TASK - Reproduce word for word the lines from the beginning of the entries to the line with "19: (243, 110, 1.90)", both included, but none of the pictures.

-.-.-

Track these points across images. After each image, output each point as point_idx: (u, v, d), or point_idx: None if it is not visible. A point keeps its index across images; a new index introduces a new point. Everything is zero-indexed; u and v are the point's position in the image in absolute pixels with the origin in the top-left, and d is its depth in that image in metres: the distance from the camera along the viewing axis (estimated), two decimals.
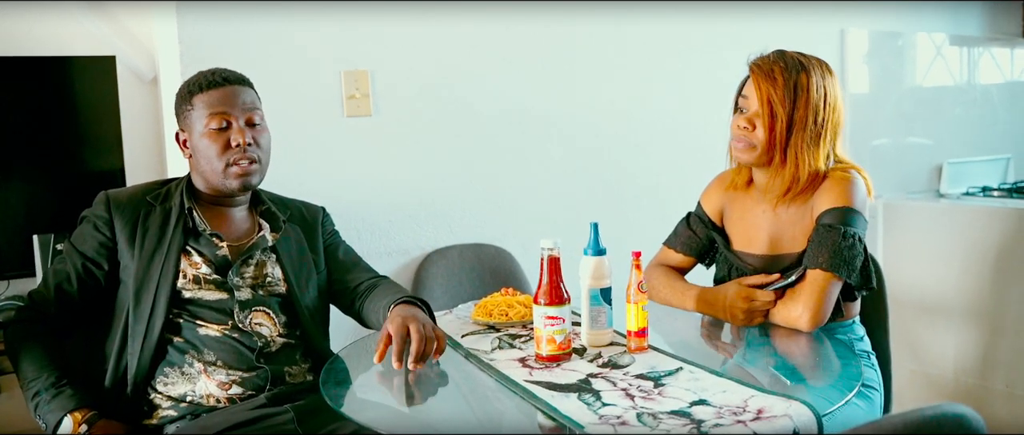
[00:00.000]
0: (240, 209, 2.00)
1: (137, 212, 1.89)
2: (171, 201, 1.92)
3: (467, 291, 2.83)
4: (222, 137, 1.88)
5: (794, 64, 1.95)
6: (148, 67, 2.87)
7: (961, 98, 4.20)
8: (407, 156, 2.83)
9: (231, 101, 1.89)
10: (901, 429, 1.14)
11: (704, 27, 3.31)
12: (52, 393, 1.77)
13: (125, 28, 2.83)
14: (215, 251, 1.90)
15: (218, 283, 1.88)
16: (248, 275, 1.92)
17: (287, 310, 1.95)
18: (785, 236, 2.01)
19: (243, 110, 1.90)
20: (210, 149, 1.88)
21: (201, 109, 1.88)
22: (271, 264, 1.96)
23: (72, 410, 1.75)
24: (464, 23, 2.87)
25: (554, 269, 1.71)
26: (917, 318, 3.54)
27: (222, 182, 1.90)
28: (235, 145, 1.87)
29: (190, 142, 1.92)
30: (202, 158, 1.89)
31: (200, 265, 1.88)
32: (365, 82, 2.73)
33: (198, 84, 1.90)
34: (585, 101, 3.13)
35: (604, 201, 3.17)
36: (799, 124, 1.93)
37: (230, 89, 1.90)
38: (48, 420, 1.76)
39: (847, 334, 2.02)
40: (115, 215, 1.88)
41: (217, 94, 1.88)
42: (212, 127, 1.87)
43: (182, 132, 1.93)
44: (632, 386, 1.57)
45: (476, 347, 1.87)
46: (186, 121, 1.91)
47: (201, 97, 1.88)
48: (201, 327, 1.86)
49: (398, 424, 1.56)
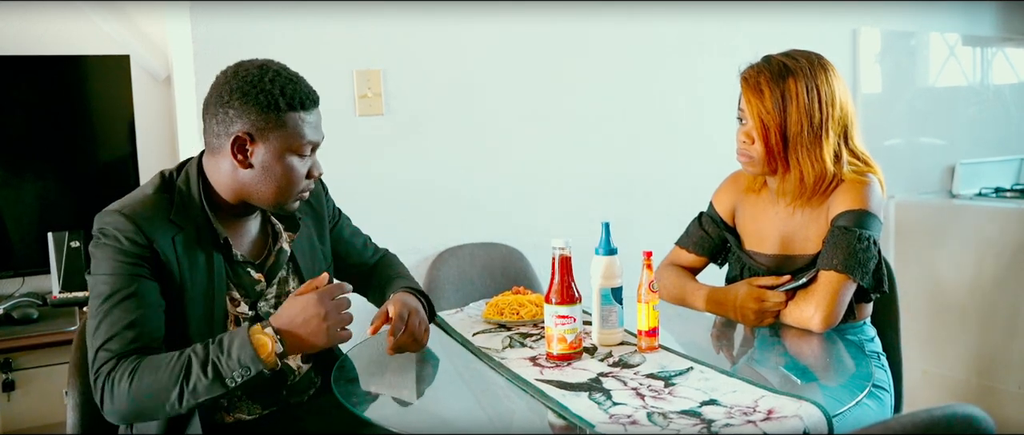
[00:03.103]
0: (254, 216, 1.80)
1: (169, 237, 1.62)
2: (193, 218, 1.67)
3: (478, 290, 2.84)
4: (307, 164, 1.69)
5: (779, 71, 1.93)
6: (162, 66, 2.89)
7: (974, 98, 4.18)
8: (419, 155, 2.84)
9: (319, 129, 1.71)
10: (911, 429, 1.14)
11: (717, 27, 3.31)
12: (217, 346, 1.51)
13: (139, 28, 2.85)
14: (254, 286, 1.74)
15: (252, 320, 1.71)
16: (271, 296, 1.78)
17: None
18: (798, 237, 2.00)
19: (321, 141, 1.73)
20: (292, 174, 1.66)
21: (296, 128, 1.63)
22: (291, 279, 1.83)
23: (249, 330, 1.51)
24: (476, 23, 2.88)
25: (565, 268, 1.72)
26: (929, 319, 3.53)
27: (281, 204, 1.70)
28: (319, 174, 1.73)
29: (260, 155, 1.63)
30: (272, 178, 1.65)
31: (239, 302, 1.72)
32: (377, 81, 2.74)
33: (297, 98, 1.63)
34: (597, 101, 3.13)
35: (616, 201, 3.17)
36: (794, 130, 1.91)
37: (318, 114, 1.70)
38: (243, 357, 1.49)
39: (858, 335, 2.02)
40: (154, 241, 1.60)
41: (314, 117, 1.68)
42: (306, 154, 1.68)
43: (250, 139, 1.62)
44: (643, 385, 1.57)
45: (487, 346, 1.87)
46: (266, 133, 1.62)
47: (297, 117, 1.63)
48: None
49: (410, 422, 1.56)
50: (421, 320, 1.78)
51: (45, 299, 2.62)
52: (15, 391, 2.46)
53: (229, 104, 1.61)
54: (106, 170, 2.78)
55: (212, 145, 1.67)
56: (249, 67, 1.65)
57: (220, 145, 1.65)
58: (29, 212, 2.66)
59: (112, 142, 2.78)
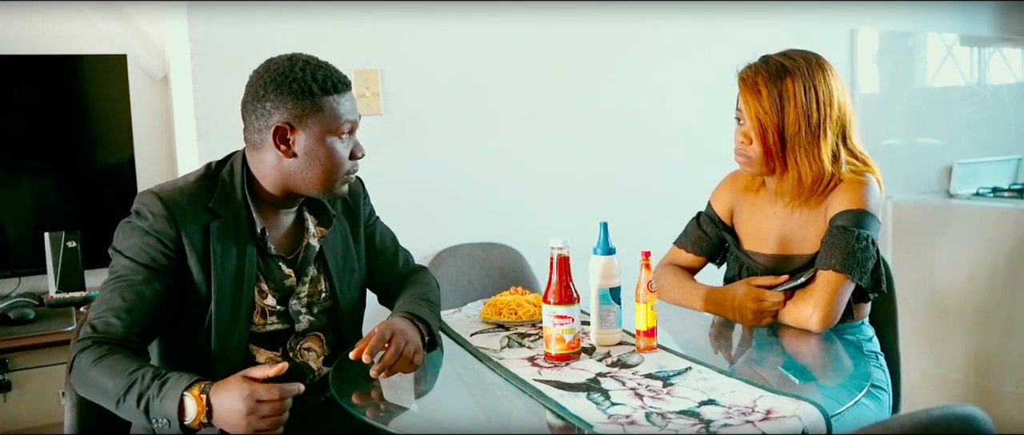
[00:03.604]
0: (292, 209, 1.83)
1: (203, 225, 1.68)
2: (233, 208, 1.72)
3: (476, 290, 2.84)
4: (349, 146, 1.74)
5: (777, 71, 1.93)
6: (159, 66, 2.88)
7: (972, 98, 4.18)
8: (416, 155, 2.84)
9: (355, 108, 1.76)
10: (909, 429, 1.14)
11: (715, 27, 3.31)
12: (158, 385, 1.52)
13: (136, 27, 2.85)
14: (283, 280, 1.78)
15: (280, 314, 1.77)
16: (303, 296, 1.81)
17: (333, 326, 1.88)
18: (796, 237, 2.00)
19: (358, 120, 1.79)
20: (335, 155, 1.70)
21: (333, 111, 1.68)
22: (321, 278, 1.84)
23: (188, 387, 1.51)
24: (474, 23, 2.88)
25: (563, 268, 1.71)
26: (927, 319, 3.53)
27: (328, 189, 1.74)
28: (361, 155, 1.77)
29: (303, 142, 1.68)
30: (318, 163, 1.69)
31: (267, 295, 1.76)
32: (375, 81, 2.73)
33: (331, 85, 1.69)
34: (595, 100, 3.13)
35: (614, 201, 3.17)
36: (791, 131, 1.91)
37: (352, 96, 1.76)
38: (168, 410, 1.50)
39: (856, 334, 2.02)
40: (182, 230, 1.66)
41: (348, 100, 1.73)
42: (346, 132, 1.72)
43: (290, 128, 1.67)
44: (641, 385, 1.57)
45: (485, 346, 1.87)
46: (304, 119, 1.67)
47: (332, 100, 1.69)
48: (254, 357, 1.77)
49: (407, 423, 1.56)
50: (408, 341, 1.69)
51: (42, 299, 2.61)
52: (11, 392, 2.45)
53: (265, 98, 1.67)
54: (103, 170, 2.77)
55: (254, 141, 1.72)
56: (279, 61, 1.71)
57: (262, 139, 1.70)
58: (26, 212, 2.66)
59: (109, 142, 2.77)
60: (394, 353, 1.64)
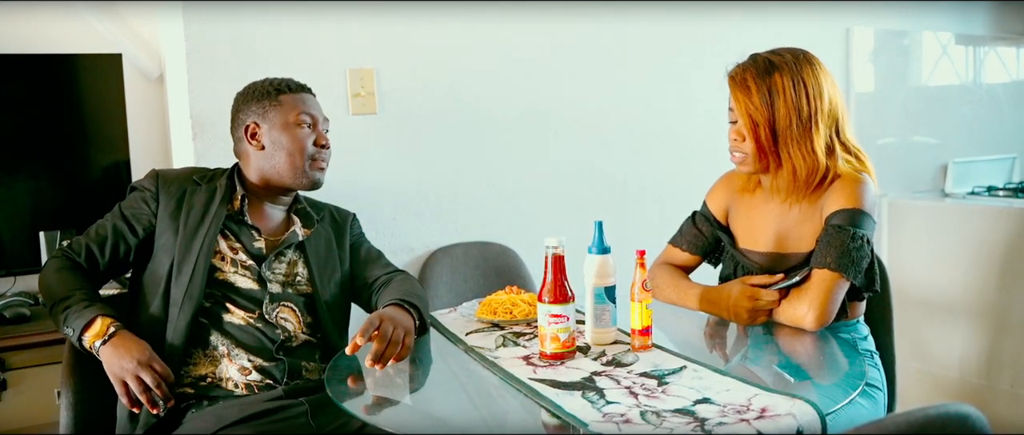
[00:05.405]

-.-.-

ANSWER AREA -
Track these points across images. After each image, output each point as point_idx: (u, v, d), or point_idx: None if it is not visible. A point keeps its index across images; a new index introduces a new point. Everything is zero-indexed; u and v are the point's position in the image in absolute pixels with the origin in the top-left, and d is its depth in that image in metres: the distance from the camera along the viewing axis (estimated), two decimals.
[00:00.000]
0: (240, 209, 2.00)
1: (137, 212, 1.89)
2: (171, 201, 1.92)
3: (467, 291, 2.83)
4: (222, 137, 1.88)
5: (794, 64, 1.95)
6: (148, 67, 2.87)
7: (961, 98, 4.20)
8: (407, 156, 2.83)
9: (231, 101, 1.89)
10: (901, 429, 1.14)
11: (704, 27, 3.31)
12: (52, 393, 1.77)
13: (125, 28, 2.83)
14: (215, 251, 1.90)
15: (218, 283, 1.88)
16: (248, 275, 1.92)
17: (287, 310, 1.95)
18: (785, 236, 2.01)
19: (243, 110, 1.90)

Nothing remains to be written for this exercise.